The directors of the video used animation and “rotoscoping” to use the six figures like a rubber stamp in the marching sequence and also in the kneeling sequence, Lambert said.
Rotoscoping is a visual effect where the image is manually removed from a background in a live action video, and then composited on a different background, usually with green screens and chroma key.
“The weird jump-cut editing in the opening is a way to conceal this,” Lambert said.
There are shots that pan the prisoners on the beach and tilt down to the kneeling that look real to Lambert, although she added they “might have been enhanced in some way.”
The most amateur mistake, according to Khan’s forensic analyst, is getting the perspective along the shoreline all wrong.
“What is supposed to be the seashore is, in reality, a bay as determined by the tide, rocks, and wave action. Looking at the two big sets of footprints in the sand shown at a 90- degree angle, neither set of footprints can be the hostages or the hostage takers. Had this been a seaside shot, the sand would have been much softer and the victims’ footprints would have sunk much deeper into the sand,” the forensic analyst reports.
Another mistake was made during the beheading of the final victim, Khan said.
Experts who analyzed the footage believe the men were killed elsewhere, possibly in a studio.
“Not only did it lack the correct blood pulsation for decapitation, but seems to have had the blood ‘faked’ with cornstarch,” Khan said.
As human blood oxygenates, it darkens, Khan said, adding because this blood did not, it exposes the possibility that the beheadings were not done at the same time, despite ISIS’s claims.
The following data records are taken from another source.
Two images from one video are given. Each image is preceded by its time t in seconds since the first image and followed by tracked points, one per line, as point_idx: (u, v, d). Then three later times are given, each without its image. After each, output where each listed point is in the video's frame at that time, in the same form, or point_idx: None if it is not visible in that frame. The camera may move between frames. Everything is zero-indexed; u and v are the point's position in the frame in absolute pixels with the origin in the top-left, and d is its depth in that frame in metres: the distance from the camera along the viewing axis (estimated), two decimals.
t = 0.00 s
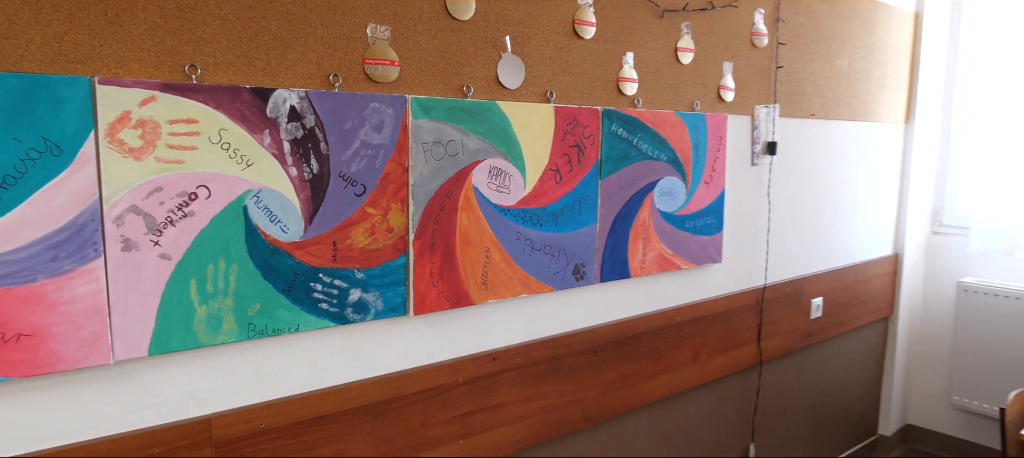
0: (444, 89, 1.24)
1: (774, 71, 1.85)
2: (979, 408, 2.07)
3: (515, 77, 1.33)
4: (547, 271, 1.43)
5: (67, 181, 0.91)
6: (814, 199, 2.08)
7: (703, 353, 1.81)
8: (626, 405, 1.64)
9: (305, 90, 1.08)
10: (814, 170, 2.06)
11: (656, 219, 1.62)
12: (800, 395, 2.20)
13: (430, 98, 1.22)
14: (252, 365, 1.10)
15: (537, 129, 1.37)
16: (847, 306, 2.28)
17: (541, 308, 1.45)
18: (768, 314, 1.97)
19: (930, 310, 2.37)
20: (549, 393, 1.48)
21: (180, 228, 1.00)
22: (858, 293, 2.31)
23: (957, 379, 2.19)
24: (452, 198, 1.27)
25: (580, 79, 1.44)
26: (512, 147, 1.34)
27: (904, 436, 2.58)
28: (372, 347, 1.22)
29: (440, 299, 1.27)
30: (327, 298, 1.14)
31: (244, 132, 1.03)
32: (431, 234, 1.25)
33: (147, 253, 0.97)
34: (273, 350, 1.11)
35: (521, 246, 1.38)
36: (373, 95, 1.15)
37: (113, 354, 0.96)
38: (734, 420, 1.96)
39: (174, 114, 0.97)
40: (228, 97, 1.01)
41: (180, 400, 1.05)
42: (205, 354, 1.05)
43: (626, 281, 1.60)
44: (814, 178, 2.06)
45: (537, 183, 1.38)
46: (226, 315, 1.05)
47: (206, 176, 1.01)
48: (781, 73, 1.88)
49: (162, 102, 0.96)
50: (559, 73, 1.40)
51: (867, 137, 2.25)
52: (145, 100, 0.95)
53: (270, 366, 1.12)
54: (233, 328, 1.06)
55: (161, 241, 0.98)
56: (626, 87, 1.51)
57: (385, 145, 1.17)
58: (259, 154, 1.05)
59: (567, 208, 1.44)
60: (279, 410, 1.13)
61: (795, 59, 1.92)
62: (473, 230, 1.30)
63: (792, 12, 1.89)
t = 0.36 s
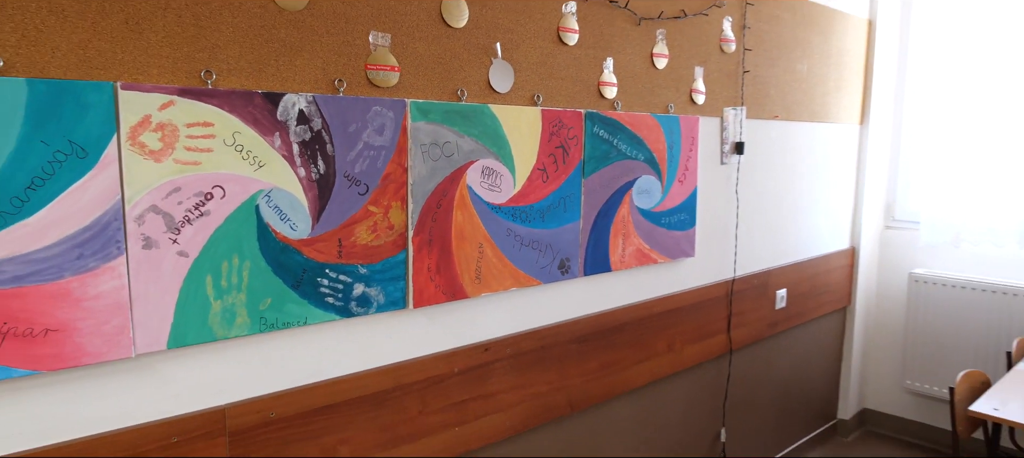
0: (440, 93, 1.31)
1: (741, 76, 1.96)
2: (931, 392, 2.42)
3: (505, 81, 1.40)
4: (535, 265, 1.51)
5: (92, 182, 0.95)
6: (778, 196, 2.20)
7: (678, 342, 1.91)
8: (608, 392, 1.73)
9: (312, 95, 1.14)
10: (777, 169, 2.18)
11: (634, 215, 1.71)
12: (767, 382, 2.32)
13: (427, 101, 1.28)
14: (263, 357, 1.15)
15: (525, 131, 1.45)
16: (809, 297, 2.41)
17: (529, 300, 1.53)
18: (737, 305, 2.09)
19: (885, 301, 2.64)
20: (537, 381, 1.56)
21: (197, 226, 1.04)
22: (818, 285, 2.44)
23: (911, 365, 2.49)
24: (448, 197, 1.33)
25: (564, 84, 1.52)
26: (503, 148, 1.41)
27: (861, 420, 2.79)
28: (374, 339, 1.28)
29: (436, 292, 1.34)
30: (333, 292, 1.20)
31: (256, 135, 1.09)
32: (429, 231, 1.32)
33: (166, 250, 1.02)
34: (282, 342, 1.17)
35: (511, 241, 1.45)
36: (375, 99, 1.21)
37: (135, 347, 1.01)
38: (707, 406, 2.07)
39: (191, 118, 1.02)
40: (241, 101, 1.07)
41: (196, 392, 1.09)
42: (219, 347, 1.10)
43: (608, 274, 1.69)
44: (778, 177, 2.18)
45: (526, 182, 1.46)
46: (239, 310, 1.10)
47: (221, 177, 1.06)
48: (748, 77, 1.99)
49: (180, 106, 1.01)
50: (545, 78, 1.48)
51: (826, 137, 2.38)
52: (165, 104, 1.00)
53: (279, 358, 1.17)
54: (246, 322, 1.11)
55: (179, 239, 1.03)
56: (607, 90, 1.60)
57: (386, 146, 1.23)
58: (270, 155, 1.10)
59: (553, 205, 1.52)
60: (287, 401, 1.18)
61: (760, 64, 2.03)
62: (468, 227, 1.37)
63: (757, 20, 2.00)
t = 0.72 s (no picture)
0: (439, 96, 1.38)
1: (710, 80, 2.08)
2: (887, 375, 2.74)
3: (497, 84, 1.48)
4: (526, 258, 1.59)
5: (122, 180, 1.00)
6: (744, 193, 2.33)
7: (654, 331, 2.01)
8: (592, 379, 1.83)
9: (323, 97, 1.20)
10: (743, 168, 2.31)
11: (615, 212, 1.81)
12: (735, 369, 2.45)
13: (427, 104, 1.35)
14: (277, 347, 1.21)
15: (516, 131, 1.53)
16: (772, 288, 2.55)
17: (520, 292, 1.61)
18: (708, 296, 2.21)
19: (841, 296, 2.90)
20: (528, 369, 1.65)
21: (217, 222, 1.10)
22: (781, 277, 2.59)
23: (866, 353, 2.79)
24: (446, 194, 1.41)
25: (551, 87, 1.61)
26: (495, 148, 1.49)
27: (819, 404, 2.99)
28: (379, 329, 1.35)
29: (436, 285, 1.41)
30: (342, 285, 1.26)
31: (272, 135, 1.14)
32: (429, 227, 1.39)
33: (189, 245, 1.07)
34: (295, 333, 1.22)
35: (503, 236, 1.53)
36: (380, 101, 1.28)
37: (161, 338, 1.06)
38: (681, 392, 2.18)
39: (213, 119, 1.07)
40: (259, 103, 1.12)
41: (216, 381, 1.14)
42: (237, 338, 1.15)
43: (591, 267, 1.78)
44: (744, 175, 2.31)
45: (516, 180, 1.54)
46: (256, 301, 1.16)
47: (240, 175, 1.11)
48: (716, 81, 2.11)
49: (202, 108, 1.06)
50: (533, 81, 1.56)
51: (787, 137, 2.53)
52: (189, 106, 1.05)
53: (292, 348, 1.23)
54: (262, 313, 1.17)
55: (202, 234, 1.08)
56: (589, 94, 1.69)
57: (390, 146, 1.30)
58: (285, 155, 1.16)
59: (541, 202, 1.61)
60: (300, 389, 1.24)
61: (727, 69, 2.16)
62: (464, 223, 1.45)
63: (724, 27, 2.12)
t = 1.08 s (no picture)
0: (430, 98, 1.46)
1: (673, 83, 2.21)
2: (837, 359, 2.92)
3: (482, 87, 1.57)
4: (509, 252, 1.68)
5: (143, 179, 1.05)
6: (704, 190, 2.48)
7: (624, 320, 2.13)
8: (568, 366, 1.93)
9: (325, 99, 1.27)
10: (704, 166, 2.45)
11: (589, 207, 1.92)
12: (697, 356, 2.59)
13: (420, 106, 1.43)
14: (284, 337, 1.27)
15: (499, 131, 1.62)
16: (730, 279, 2.71)
17: (503, 283, 1.70)
18: (672, 286, 2.34)
19: (792, 286, 3.09)
20: (511, 356, 1.74)
21: (231, 218, 1.16)
22: (737, 268, 2.74)
23: (817, 340, 2.97)
24: (437, 191, 1.49)
25: (530, 90, 1.70)
26: (481, 147, 1.58)
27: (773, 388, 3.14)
28: (376, 320, 1.42)
29: (427, 277, 1.49)
30: (343, 278, 1.33)
31: (280, 136, 1.21)
32: (421, 222, 1.47)
33: (205, 241, 1.13)
34: (300, 323, 1.29)
35: (488, 231, 1.62)
36: (377, 103, 1.35)
37: (179, 329, 1.11)
38: (649, 378, 2.31)
39: (226, 120, 1.13)
40: (268, 105, 1.18)
41: (229, 370, 1.20)
42: (248, 328, 1.21)
43: (567, 260, 1.89)
44: (704, 172, 2.45)
45: (500, 178, 1.64)
46: (265, 294, 1.22)
47: (251, 173, 1.17)
48: (679, 84, 2.24)
49: (217, 110, 1.12)
50: (515, 84, 1.66)
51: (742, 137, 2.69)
52: (205, 108, 1.11)
53: (298, 338, 1.29)
54: (271, 305, 1.23)
55: (216, 230, 1.14)
56: (565, 96, 1.79)
57: (386, 146, 1.38)
58: (292, 154, 1.22)
59: (523, 198, 1.70)
60: (305, 376, 1.30)
61: (689, 73, 2.29)
62: (453, 218, 1.53)
63: (685, 33, 2.26)
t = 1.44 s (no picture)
0: (403, 100, 1.54)
1: (627, 85, 2.33)
2: (780, 345, 3.10)
3: (451, 89, 1.65)
4: (477, 246, 1.77)
5: (138, 178, 1.10)
6: (656, 186, 2.61)
7: (584, 311, 2.24)
8: (533, 354, 2.03)
9: (306, 101, 1.33)
10: (656, 164, 2.58)
11: (550, 203, 2.02)
12: (652, 344, 2.72)
13: (394, 107, 1.51)
14: (269, 328, 1.33)
15: (467, 131, 1.71)
16: (681, 271, 2.85)
17: (472, 276, 1.79)
18: (628, 279, 2.46)
19: (738, 277, 3.26)
20: (480, 345, 1.82)
21: (219, 215, 1.21)
22: (687, 261, 2.89)
23: (762, 327, 3.15)
24: (410, 188, 1.57)
25: (495, 92, 1.79)
26: (450, 147, 1.66)
27: (722, 375, 3.30)
28: (355, 311, 1.49)
29: (402, 270, 1.57)
30: (324, 271, 1.40)
31: (265, 136, 1.27)
32: (396, 218, 1.54)
33: (195, 237, 1.18)
34: (284, 315, 1.35)
35: (458, 226, 1.71)
36: (354, 105, 1.42)
37: (172, 321, 1.16)
38: (608, 365, 2.42)
39: (215, 121, 1.19)
40: (253, 107, 1.24)
41: (218, 360, 1.25)
42: (235, 320, 1.27)
43: (531, 254, 1.99)
44: (656, 169, 2.59)
45: (468, 176, 1.72)
46: (252, 287, 1.28)
47: (238, 172, 1.23)
48: (632, 86, 2.37)
49: (206, 111, 1.18)
50: (481, 87, 1.75)
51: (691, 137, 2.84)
52: (195, 110, 1.16)
53: (282, 330, 1.35)
54: (257, 298, 1.29)
55: (206, 226, 1.20)
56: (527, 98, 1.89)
57: (363, 146, 1.45)
58: (275, 154, 1.29)
59: (489, 195, 1.79)
60: (289, 366, 1.36)
61: (640, 76, 2.42)
62: (425, 214, 1.61)
63: (637, 38, 2.38)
Why all the bizarre video manipulation?
“Islamic State has been revolutionary in using the green screen technique, most likely to limit exposure to drones [and] satellite [locating of] their operations,” Khan said. “The producer probably required that only the cameraman and his assistant be present for the outdoor frames. Later, in post production, the editors dropped in the executions.”
The Islamic State is notorious for its high-quality productions of horrific murders such as children learning to execute victims, suspected gays being thrown from buildings and the burning alive of Jordanian air force pilot Moath al-Kasasbeh, but this video was produced by a much less talented ISIS crew, Khan said.
FoxNews.com provided TRAC’s analysis to the CIA, where a spokesperson said the matter was under review. The agency is among the intelligence bureaus already pouring over the footage to determine the identity of “Jihad Joseph,” who leads the mass beheading depicted on the video and who some have speculated may be an American.
Egyptian government officials did not respond to requests for comment, but Edward Yeranian, an Egypt-based radio correspondent for Voice of America and other news agencies, said Egyptian analysts are also openly skeptical about the video’s authenticity.
“Even the number of people beheaded is still in dispute,” Yeranian said.